**Exercise details**
Within the material below, locate the line with "Hoy, adquirir una" and the line with "contemporáneos, el verdadero valor también se", then return those two lines and all lines between them, exactly as written.

**Provided entries**
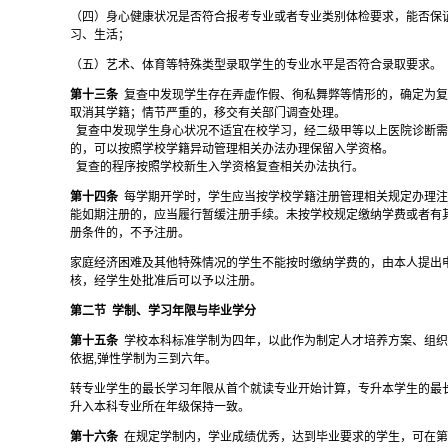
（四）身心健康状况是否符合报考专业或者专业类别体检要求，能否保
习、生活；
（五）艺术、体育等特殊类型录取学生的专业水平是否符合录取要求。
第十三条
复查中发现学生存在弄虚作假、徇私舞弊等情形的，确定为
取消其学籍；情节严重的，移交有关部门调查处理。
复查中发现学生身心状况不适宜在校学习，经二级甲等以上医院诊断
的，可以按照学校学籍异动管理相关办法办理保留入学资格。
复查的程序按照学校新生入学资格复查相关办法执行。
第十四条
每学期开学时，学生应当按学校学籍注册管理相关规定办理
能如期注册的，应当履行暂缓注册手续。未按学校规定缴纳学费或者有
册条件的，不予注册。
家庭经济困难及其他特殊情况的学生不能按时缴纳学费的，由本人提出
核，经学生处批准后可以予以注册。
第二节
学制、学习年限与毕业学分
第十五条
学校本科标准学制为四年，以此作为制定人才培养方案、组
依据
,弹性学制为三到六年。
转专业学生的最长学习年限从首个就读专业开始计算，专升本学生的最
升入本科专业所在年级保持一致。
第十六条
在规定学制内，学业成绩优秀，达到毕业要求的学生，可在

* * *

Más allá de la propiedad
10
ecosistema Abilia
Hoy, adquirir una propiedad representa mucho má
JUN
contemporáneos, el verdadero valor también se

**Exercise result**
Hoy, adquirir una propiedad representa mucho má
JUN
contemporáneos, el verdadero valor también se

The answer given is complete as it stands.